Até as 12h50 GMT (09h50 em Brasília), o preço do barril de Brent do Mar do Norte para entrega em junho caía 3,58%, para 113,80 dólares (R$ 568,8), após ter subido a 126,41 (R$ 631,8), maior valor em quatro anos.
Por sua vez, o West Texas Intermediate (WTI), referência do mercado americano, recuava 2,65%, para 104,05 dólares (R$ 520).
O fato de o contrato de Brent atualmente negociado expirar em junho "terá um impacto significativo no preço", que deverá cair nesta sexta-feira, 1º de maio.
Como o vencimento passa para julho, levará em conta a possibilidade de que a situação melhore até lá, detalharam os analistas do DNB Carnegie.
A forte volatilidade pode dever-se ao fato de o mercado estar levando em consideração "o próximo contrato", afirmou em videoconferência Naveen Das, analista da Kpler.
Portanto, a queda é considerada um ajuste após um forte aumento dos preços.
A alta dos últimos dias está relacionada a "uma mudança na retórica" do presidente dos Estados Unidos, Donald Trump, que não parece ter pressa em chegar a um acordo com o Irã, explica à AFP Ole R. Hvalbye, analista do SEB.

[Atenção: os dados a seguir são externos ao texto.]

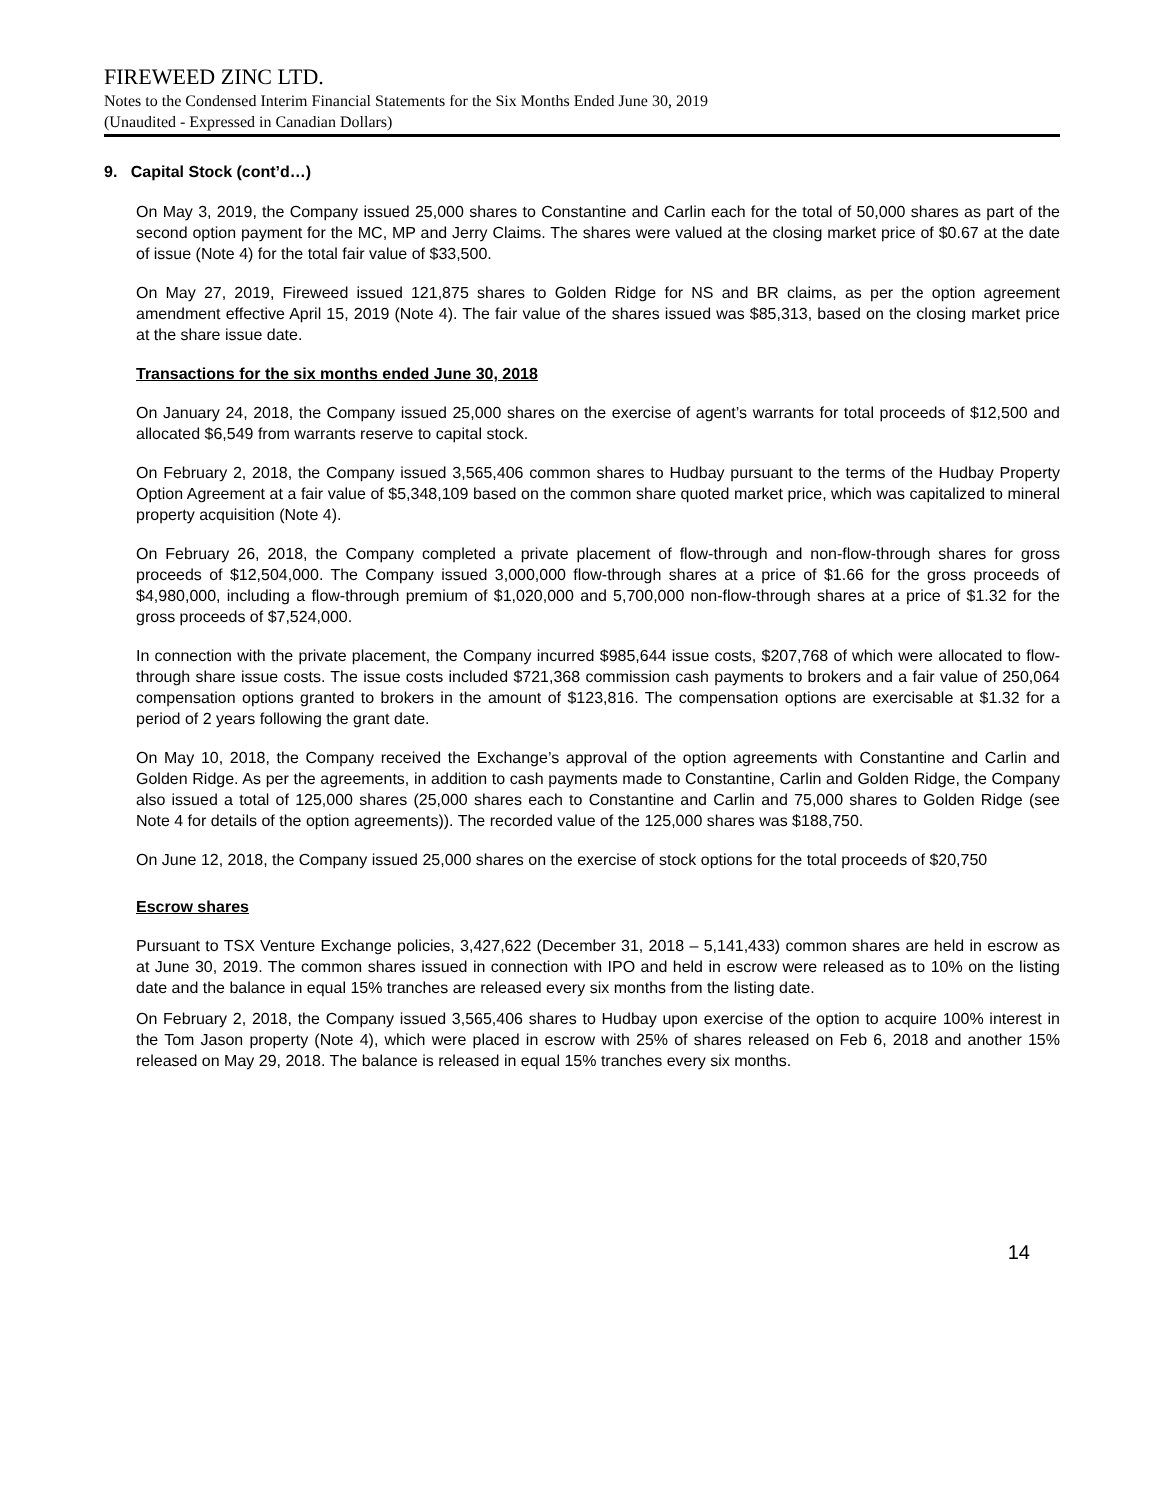FIREWEED ZINC LTD.
Notes to the Condensed Interim Financial Statements for the Six Months Ended June 30, 2019
(Unaudited - Expressed in Canadian Dollars)
9. Capital Stock (cont’d…)
On May 3, 2019, the Company issued 25,000 shares to Constantine and Carlin each for the total of 50,000 shares as part of the second option payment for the MC, MP and Jerry Claims. The shares were valued at the closing market price of $0.67 at the date of issue (Note 4) for the total fair value of $33,500.
On May 27, 2019, Fireweed issued 121,875 shares to Golden Ridge for NS and BR claims, as per the option agreement amendment effective April 15, 2019 (Note 4). The fair value of the shares issued was $85,313, based on the closing market price at the share issue date.
Transactions for the six months ended June 30, 2018
On January 24, 2018, the Company issued 25,000 shares on the exercise of agent’s warrants for total proceeds of $12,500 and allocated $6,549 from warrants reserve to capital stock.
On February 2, 2018, the Company issued 3,565,406 common shares to Hudbay pursuant to the terms of the Hudbay Property Option Agreement at a fair value of $5,348,109 based on the common share quoted market price, which was capitalized to mineral property acquisition (Note 4).
On February 26, 2018, the Company completed a private placement of flow-through and non-flow-through shares for gross proceeds of $12,504,000. The Company issued 3,000,000 flow-through shares at a price of $1.66 for the gross proceeds of $4,980,000, including a flow-through premium of $1,020,000 and 5,700,000 non-flow-through shares at a price of $1.32 for the gross proceeds of $7,524,000.
In connection with the private placement, the Company incurred $985,644 issue costs, $207,768 of which were allocated to flow-through share issue costs. The issue costs included $721,368 commission cash payments to brokers and a fair value of 250,064 compensation options granted to brokers in the amount of $123,816. The compensation options are exercisable at $1.32 for a period of 2 years following the grant date.
On May 10, 2018, the Company received the Exchange’s approval of the option agreements with Constantine and Carlin and Golden Ridge. As per the agreements, in addition to cash payments made to Constantine, Carlin and Golden Ridge, the Company also issued a total of 125,000 shares (25,000 shares each to Constantine and Carlin and 75,000 shares to Golden Ridge (see Note 4 for details of the option agreements)). The recorded value of the 125,000 shares was $188,750.
On June 12, 2018, the Company issued 25,000 shares on the exercise of stock options for the total proceeds of $20,750
Escrow shares
Pursuant to TSX Venture Exchange policies, 3,427,622 (December 31, 2018 – 5,141,433) common shares are held in escrow as at June 30, 2019. The common shares issued in connection with IPO and held in escrow were released as to 10% on the listing date and the balance in equal 15% tranches are released every six months from the listing date.
On February 2, 2018, the Company issued 3,565,406 shares to Hudbay upon exercise of the option to acquire 100% interest in the Tom Jason property (Note 4), which were placed in escrow with 25% of shares released on Feb 6, 2018 and another 15% released on May 29, 2018. The balance is released in equal 15% tranches every six months.
14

Enquanto a guerra continuar, as exportações do Golfo que passavam pelo Estreito de Ormuz seguirão quase paralisadas, e o risco de uma retomada das hostilidades continua vivo.
Segundo a plataforma americana Axios, os militares informarão nesta quinta-feira a Trump sobre diferentes possibilidades para novas operações contra o Irã.
"Um ataque tático limitado provavelmente provocaria um aumento de preços de curta duração; uma escalada em várias fases poderia causar uma perturbação estrutural e prolongada da oferta", avalia Norman Liebke, analista do Commerzbank.